Я проходил там недавно по летнему солнцу. Все дома вокруг отремонтированы и выглядят как новенькие, но Сашин дом почти не изменился. Только с улицы вывеска «Салон Красоты» (с большой буквы), а со двора – «Всероссийское общество трезвости и здоровья». Все общество поместилось в одном подвале. Похоже, не так много желающих.

Видел неожиданные надписи на стенах, например: «Я люблю Россию!» Мотивация непонятна. Вообще, появилось много непонятных надписей.

* * *

Восьмого декабря Асаркан уже был в Вене, десятого – в Риме, жил там несколько месяцев, мечтал остаться навсегда, но дело не сладилось.

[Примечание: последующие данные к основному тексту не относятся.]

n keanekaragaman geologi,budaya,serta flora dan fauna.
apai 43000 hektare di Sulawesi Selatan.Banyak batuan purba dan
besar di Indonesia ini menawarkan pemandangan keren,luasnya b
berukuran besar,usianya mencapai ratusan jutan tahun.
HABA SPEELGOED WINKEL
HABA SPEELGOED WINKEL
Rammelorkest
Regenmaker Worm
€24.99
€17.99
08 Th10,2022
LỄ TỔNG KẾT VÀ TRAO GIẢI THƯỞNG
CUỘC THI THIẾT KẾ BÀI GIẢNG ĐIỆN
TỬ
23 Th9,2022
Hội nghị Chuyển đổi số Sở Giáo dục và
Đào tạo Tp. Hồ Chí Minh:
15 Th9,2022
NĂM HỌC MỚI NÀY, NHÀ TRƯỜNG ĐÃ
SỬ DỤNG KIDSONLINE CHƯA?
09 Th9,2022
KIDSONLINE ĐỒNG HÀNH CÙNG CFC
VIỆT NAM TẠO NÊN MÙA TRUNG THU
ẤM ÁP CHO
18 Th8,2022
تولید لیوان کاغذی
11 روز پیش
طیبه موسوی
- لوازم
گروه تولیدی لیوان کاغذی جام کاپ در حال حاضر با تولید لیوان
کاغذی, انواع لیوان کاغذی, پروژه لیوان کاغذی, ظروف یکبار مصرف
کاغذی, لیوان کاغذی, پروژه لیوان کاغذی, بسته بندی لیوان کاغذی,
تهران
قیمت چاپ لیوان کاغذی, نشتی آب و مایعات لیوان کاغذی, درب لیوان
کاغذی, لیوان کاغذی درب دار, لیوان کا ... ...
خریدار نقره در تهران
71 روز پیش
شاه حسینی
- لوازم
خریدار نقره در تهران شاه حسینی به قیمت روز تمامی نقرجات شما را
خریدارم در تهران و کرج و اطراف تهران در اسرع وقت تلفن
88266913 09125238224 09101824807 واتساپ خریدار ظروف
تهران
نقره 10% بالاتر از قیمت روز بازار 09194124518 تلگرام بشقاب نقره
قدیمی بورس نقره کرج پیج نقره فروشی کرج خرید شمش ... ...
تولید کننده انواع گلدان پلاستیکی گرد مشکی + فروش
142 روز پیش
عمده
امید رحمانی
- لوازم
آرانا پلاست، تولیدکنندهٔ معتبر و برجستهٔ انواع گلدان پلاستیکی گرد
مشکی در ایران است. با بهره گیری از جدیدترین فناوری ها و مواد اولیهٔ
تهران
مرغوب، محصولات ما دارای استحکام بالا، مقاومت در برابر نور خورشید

С середины января я жил в Остии и приезжал в город на поезде – выходил где-то около Пирамиды и шел пешком к Цирку Марчелло или пересаживался в метро и тогда доезжал уже до вокзала Термини. День за днем я ходил по одним и тем же улицам, не желая никуда сворачивать. В Ватикан я попал (и вообще перешел на ту сторону Тибра) только в начале третьего месяца… С самого начала у меня было ощущение что я тут навсегда, хотя «умом понимал» что это не получится (13. 02. 03).

Италия была его всегдашней мечтой. Итальянский он выучил еще в тюрьме, карту страны и план Рима знал (как я потом убедился) лучше большинства жителей этого города, был убежденным итальянофилом. В Москве всегда покупал итальянскую газету «Паэзза сэра». Странная это была мечта: умереть под забором, – но именно под итальянским забором.


«Все скоро умрем под забором», – говорит Зиник. «И осуществится мечта Асаркана, – подхватывает Алена, – только в отношении всех остальных». – «А тем временем его благосостояние растет. Аня рассказывала, что он уже не ест стейки, а выбирает мясо. Не высмеивал ее вегетарианскую диету. Говорил, что она мало уделяет внимания своему здоровью, не обращается к врачу».


Впрочем, однажды Саше показалось, что это у меня растет благосостояние.

«Четверги» не пережили отъезда Асаркана, его отсутствие как-то слишком ощущалось. Но через пару лет появились «понедельники», за ними «вторники». Один из них выдался довольно неожиданный.